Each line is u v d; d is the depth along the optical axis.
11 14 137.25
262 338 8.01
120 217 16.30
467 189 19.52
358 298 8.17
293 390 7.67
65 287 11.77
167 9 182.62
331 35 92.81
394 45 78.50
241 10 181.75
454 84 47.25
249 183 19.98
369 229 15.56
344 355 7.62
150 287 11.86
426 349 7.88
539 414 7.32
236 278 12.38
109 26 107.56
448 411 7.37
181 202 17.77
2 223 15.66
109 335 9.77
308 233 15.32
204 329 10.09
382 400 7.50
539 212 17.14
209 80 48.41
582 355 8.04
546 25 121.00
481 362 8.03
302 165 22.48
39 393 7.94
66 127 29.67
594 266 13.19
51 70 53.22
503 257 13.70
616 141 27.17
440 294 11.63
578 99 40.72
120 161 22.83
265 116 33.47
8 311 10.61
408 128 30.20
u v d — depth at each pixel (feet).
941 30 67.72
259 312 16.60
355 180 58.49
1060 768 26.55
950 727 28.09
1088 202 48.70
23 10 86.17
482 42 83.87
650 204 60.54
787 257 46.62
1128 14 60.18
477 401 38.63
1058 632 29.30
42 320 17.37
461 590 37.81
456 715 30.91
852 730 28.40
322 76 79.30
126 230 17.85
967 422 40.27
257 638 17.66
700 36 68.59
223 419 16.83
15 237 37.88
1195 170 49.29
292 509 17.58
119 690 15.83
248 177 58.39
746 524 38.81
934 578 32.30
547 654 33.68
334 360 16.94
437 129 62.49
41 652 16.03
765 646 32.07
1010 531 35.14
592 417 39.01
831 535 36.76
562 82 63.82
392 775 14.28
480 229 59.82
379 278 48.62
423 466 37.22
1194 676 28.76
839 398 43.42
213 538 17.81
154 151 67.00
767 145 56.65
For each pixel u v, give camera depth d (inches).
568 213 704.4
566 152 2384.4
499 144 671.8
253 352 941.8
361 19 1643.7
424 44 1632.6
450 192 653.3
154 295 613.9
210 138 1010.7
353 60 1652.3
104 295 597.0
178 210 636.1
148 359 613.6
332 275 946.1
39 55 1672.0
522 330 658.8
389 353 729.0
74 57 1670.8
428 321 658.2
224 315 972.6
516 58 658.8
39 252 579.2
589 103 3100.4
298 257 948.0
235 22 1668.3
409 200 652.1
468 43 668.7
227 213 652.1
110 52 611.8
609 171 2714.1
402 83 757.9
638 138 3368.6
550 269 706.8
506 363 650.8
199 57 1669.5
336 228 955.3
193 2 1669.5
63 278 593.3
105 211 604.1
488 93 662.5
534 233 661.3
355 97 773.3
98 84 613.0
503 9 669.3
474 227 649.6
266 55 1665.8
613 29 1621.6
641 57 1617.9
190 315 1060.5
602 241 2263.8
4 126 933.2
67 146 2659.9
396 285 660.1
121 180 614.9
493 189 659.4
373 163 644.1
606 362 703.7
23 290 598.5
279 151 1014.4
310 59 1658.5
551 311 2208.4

- TASK DESCRIPTION: Return the data above in full, keeping each line exactly as it stands.

- OUTPUT FOR THIS EXERCISE:
Each line is u v d; d is the depth along the optical axis.
11 14 137.25
262 338 8.01
120 217 16.30
467 189 19.52
358 298 8.17
293 390 7.67
65 287 11.77
167 9 182.62
331 35 92.81
394 45 78.50
241 10 181.75
454 84 47.25
249 183 19.98
369 229 15.56
344 355 7.62
150 287 11.86
426 349 7.88
539 414 7.32
236 278 12.38
109 26 107.56
448 411 7.37
181 202 17.77
2 223 15.66
109 335 9.77
308 233 15.32
204 329 10.09
382 400 7.50
539 212 17.14
209 80 48.41
582 355 8.04
546 25 121.00
481 362 8.03
302 165 22.48
39 393 7.94
66 127 29.67
594 266 13.19
51 70 53.22
503 257 13.70
616 141 27.17
440 294 11.63
578 99 40.72
120 161 22.83
265 116 33.47
8 311 10.61
408 128 30.20
u v d — depth at each pixel (feet).
941 30 67.72
259 312 16.60
355 180 58.49
1060 768 26.55
950 727 28.09
1088 202 48.70
23 10 86.17
482 42 83.87
650 204 60.54
787 257 46.62
1128 14 60.18
477 401 38.63
1058 632 29.30
42 320 17.37
461 590 37.81
456 715 30.91
852 730 28.40
322 76 79.30
126 230 17.85
967 422 40.27
257 638 17.66
700 36 68.59
223 419 16.83
15 237 37.88
1195 170 49.29
292 509 17.58
119 690 15.83
248 177 58.39
746 524 38.81
934 578 32.30
547 654 33.68
334 360 16.94
437 129 62.49
41 652 16.03
765 646 32.07
1010 531 35.14
592 417 39.01
831 535 36.76
562 82 63.82
392 775 14.28
480 229 59.82
379 278 48.62
423 466 37.22
1194 676 28.76
839 398 43.42
213 538 17.81
154 151 67.00
767 145 56.65
For each pixel u v, give camera depth d (inches).
568 213 704.4
566 152 2384.4
499 144 671.8
253 352 941.8
361 19 1643.7
424 44 1632.6
450 192 653.3
154 295 613.9
210 138 1010.7
353 60 1652.3
104 295 597.0
178 210 636.1
148 359 613.6
332 275 946.1
39 55 1672.0
522 330 658.8
389 353 729.0
74 57 1670.8
428 321 658.2
224 315 972.6
516 58 658.8
39 252 579.2
589 103 3100.4
298 257 948.0
235 22 1668.3
409 200 652.1
468 43 668.7
227 213 652.1
110 52 611.8
609 171 2714.1
402 83 757.9
638 138 3368.6
550 269 706.8
506 363 650.8
199 57 1669.5
336 228 955.3
193 2 1669.5
63 278 593.3
105 211 604.1
488 93 662.5
534 233 661.3
355 97 773.3
98 84 613.0
503 9 669.3
474 227 649.6
266 55 1665.8
613 29 1621.6
641 57 1617.9
190 315 1060.5
602 241 2263.8
4 126 933.2
67 146 2659.9
396 285 660.1
121 180 614.9
493 189 659.4
373 163 644.1
606 362 703.7
23 290 598.5
279 151 1014.4
310 59 1658.5
551 311 2208.4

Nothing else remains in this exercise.